Le Roi du monde nous ressuscitera pour une vie éternelle, nous qui mourons pour ses lois (2 M 7, 9). Mieux vaut mourir de la main des hommes en tenant de Dieu l’espoir d’être ressuscité par lui (2 M 7, 14 ; cf. 7, 29 ; Dn 12, 1-13).

993. Les Pharisiens (cf. Ac 23, 6) et bien des contemporains du Seigneur (cf. Jn 11, 24) espéraient la résurrection. Jésus l’enseigne fermement. Aux Sadducéens qui la nient il répond : “ Vous ne connaissez ni les Écritures ni la puissance de Dieu, vous êtes dans l’erreur ” (Mc 12, 24). La foi en la résurrection repose sur la foi en Dieu qui “ n’est pas un Dieu des morts, mais des vivants ” (Mc 12, 27).

994. Mais il y a plus : Jésus lie la foi en la résurrection à sa propre personne : “ Je suis la Résurrection et la vie” (Jn 11, 25). C’est Jésus lui-même qui ressuscitera au dernier jour ceux qui auront cru en lui (cf. Jn 5, 24-25 ; 6, 40) et qui auront mangé son corps et bu son sang (cf. Jn 6, 54). Il en donne dès maintenant un signe et un gage en rendant la vie à certains morts (cf. Mc 5, 21-42 ; Lc 7, 11-17 ; Jn 11), annonçant par là sa propre Résurrection qui sera cependant d’un autre ordre. De cet événement unique Il parle comme du “ signe de Jonas ” (Mt 12, 40), du signe du Temple (cf. Jn 2, 19-22) : il annonce sa Résurrection le troisième jour après sa mise à mort (cf. Mc 10, 34).

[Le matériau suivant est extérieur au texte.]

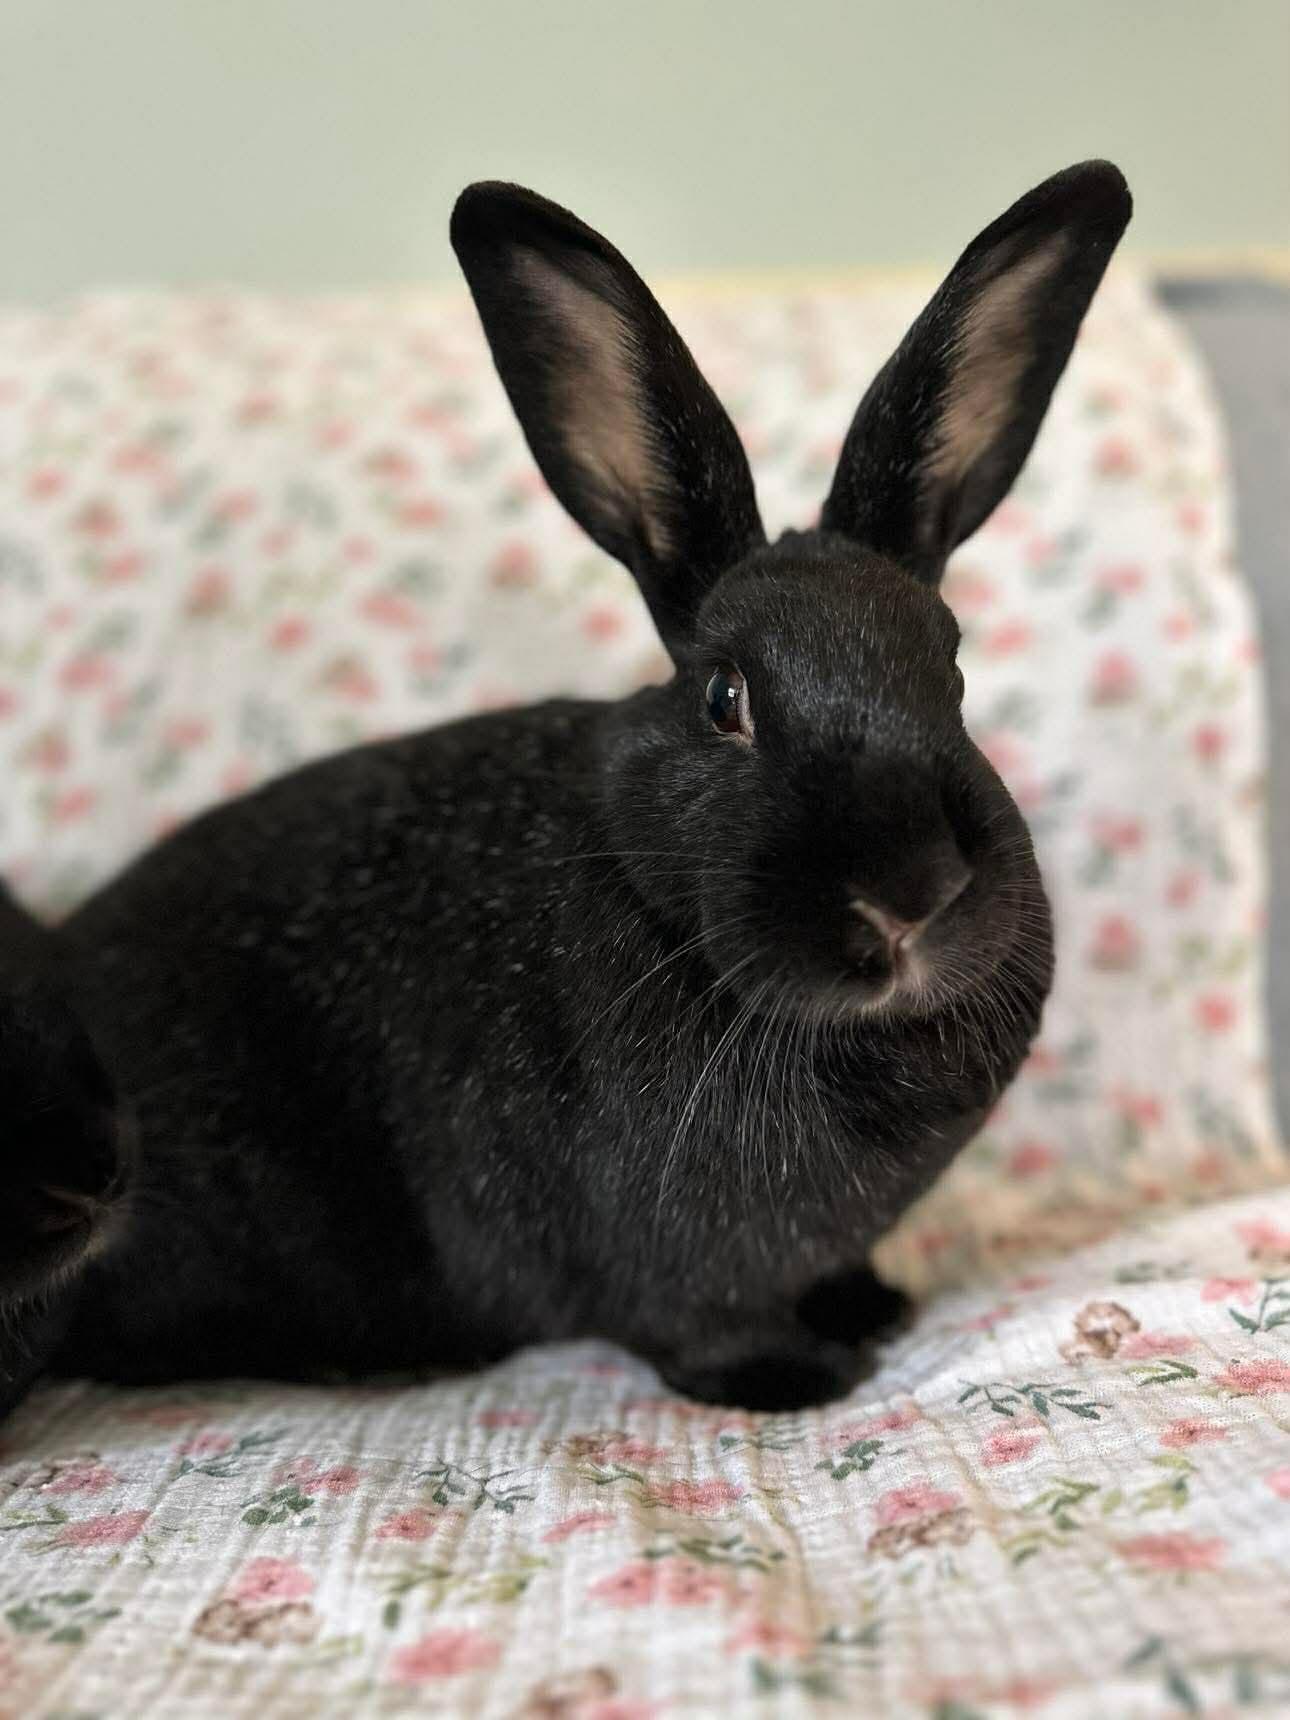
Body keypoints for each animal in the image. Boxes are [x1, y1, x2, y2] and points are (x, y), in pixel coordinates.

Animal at [0, 161, 1130, 1417]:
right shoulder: (671, 1265)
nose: (909, 898)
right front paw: (796, 1378)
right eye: (725, 697)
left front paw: (869, 1306)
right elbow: (700, 1326)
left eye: (953, 665)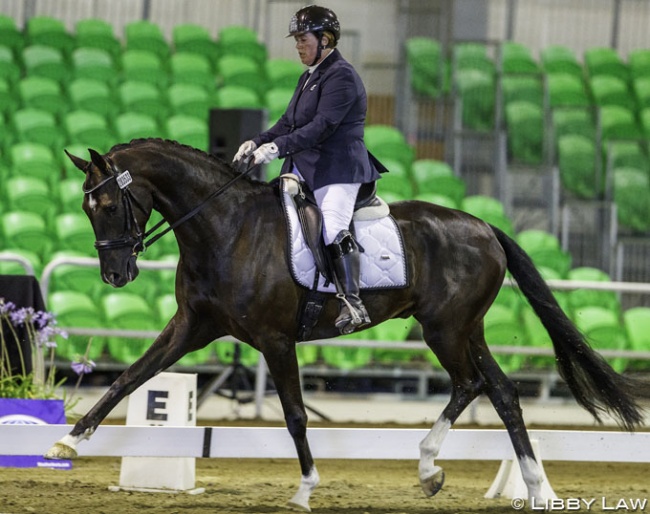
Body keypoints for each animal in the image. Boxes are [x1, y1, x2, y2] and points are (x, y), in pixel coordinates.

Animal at [44, 138, 644, 510]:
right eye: (89, 209)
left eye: (109, 205)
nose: (115, 274)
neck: (225, 227)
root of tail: (485, 228)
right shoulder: (193, 326)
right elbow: (130, 378)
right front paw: (68, 443)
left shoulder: (275, 339)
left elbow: (294, 416)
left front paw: (306, 489)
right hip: (465, 329)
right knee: (501, 392)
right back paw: (531, 489)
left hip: (444, 329)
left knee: (472, 383)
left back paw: (433, 467)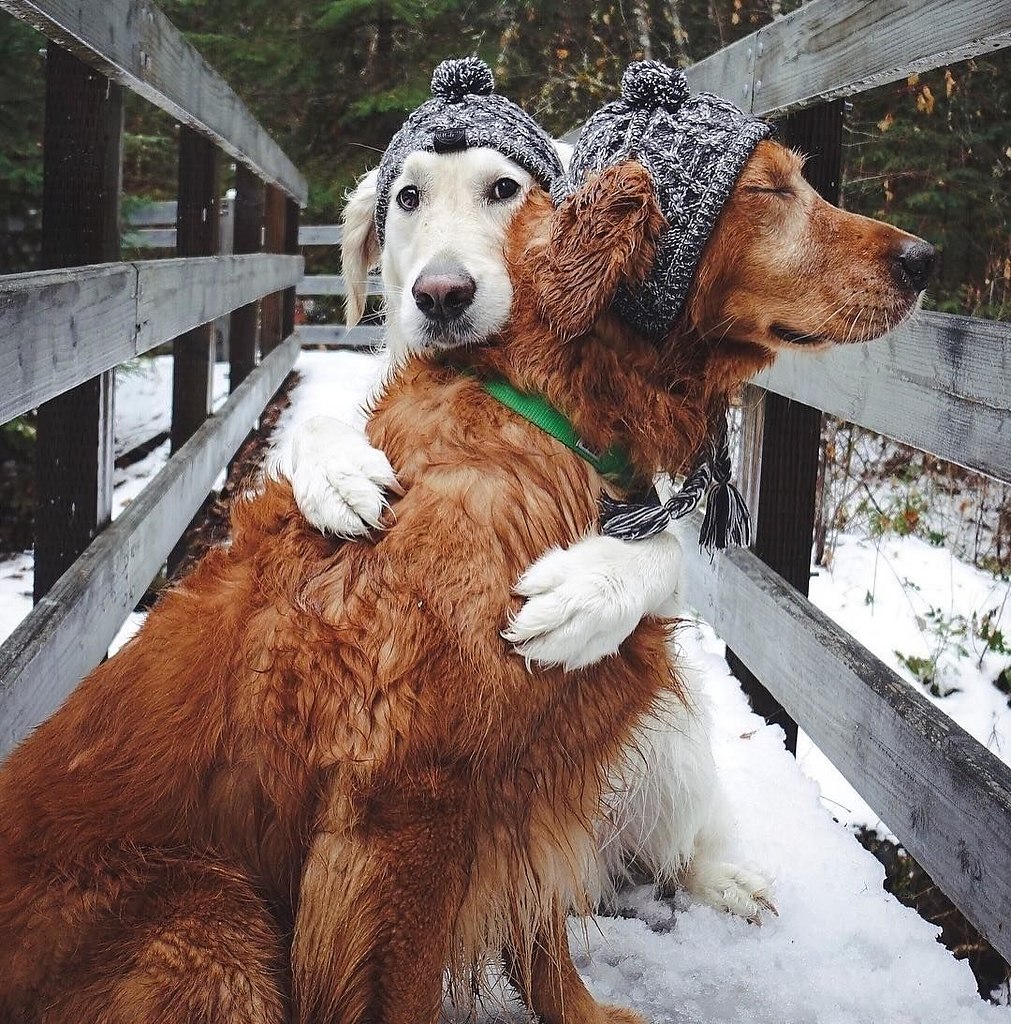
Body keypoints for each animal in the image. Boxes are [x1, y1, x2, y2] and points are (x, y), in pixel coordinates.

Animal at [270, 144, 774, 921]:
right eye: (407, 196)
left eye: (504, 189)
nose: (441, 294)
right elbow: (320, 431)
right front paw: (338, 474)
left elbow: (660, 546)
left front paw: (582, 597)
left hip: (674, 741)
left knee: (678, 848)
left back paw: (721, 879)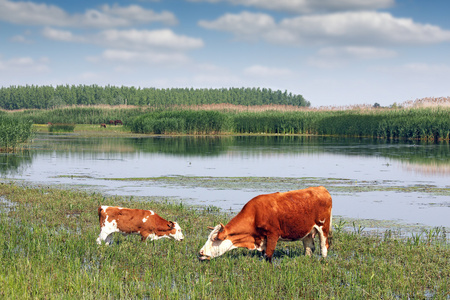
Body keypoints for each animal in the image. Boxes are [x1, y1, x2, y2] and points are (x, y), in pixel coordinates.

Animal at [199, 186, 332, 262]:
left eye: (214, 239)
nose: (200, 252)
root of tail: (321, 188)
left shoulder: (273, 235)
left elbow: (268, 256)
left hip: (323, 227)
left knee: (324, 247)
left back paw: (323, 261)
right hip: (307, 231)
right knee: (309, 248)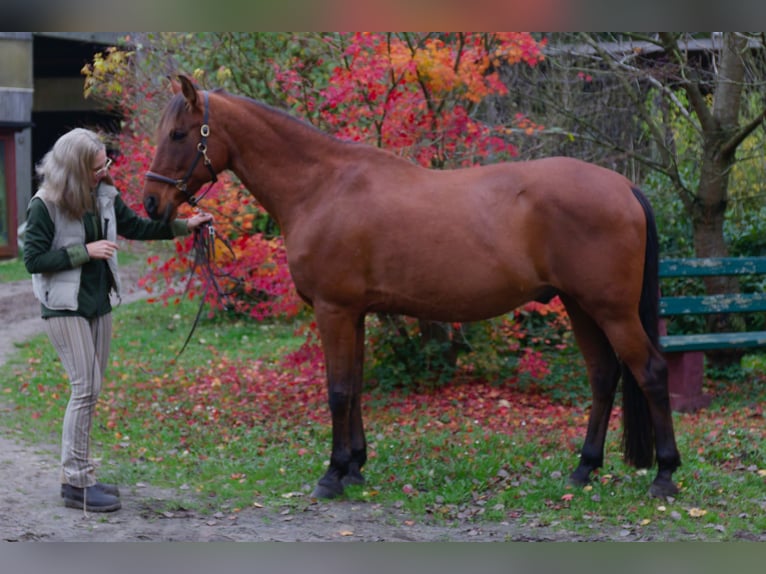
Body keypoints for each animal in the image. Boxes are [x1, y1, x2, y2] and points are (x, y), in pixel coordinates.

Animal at [144, 75, 684, 500]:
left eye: (179, 133)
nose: (150, 203)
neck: (322, 187)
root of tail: (623, 186)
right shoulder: (355, 313)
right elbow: (355, 386)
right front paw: (355, 467)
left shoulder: (333, 310)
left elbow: (338, 390)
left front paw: (331, 476)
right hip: (579, 306)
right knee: (604, 376)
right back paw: (583, 469)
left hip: (611, 310)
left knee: (651, 372)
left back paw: (665, 476)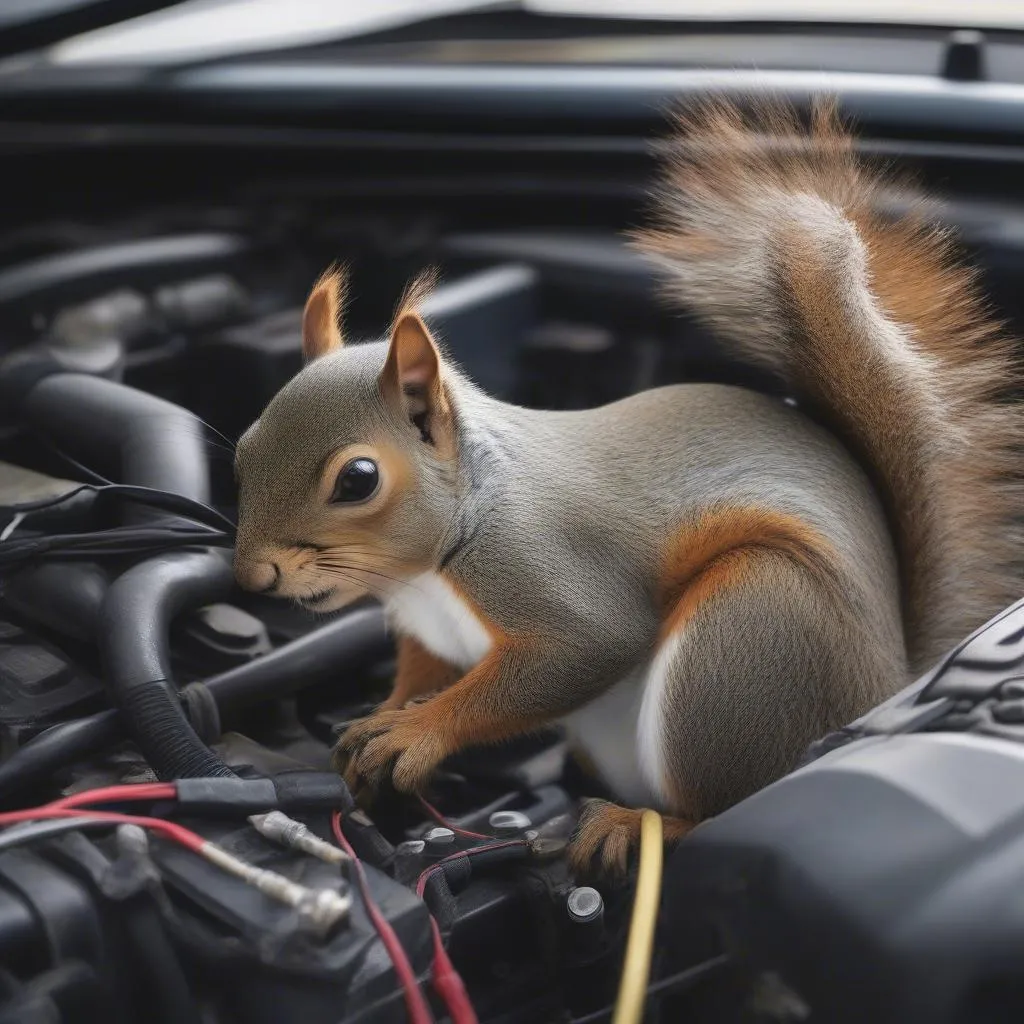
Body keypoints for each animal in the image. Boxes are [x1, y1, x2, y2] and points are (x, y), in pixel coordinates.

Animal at [232, 97, 1024, 872]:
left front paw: (415, 733)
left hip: (748, 636)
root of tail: (887, 682)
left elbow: (578, 651)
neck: (436, 563)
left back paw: (636, 826)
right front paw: (380, 717)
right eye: (242, 449)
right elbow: (426, 672)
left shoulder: (550, 569)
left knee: (713, 803)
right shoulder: (435, 636)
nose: (253, 575)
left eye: (357, 479)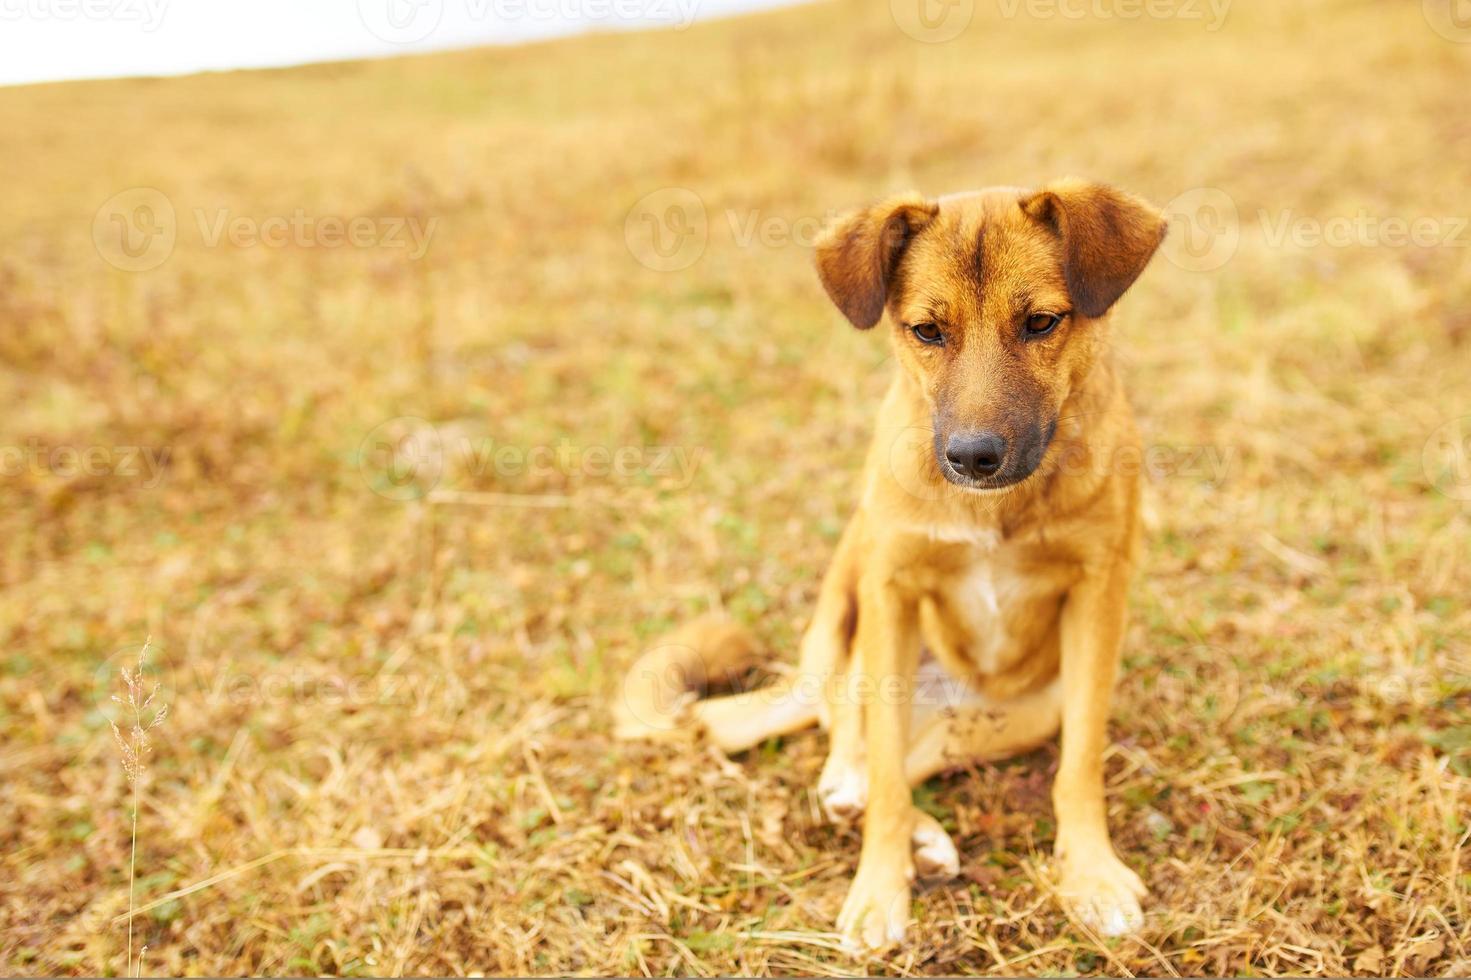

995. Être témoin du Christ, c’est être “ témoin de sa Résurrection ” (Ac 1, 22 ; cf. 4, 33), “ avoir mangé et bu avec lui après sa Résurrection d’entre les morts” (Ac 10, 41). L’espérance chrétienne en la résurrection est toute marquée par les rencontres avec le Christ ressuscité. Nous ressusciterons comme Lui, avec Lui, par Lui.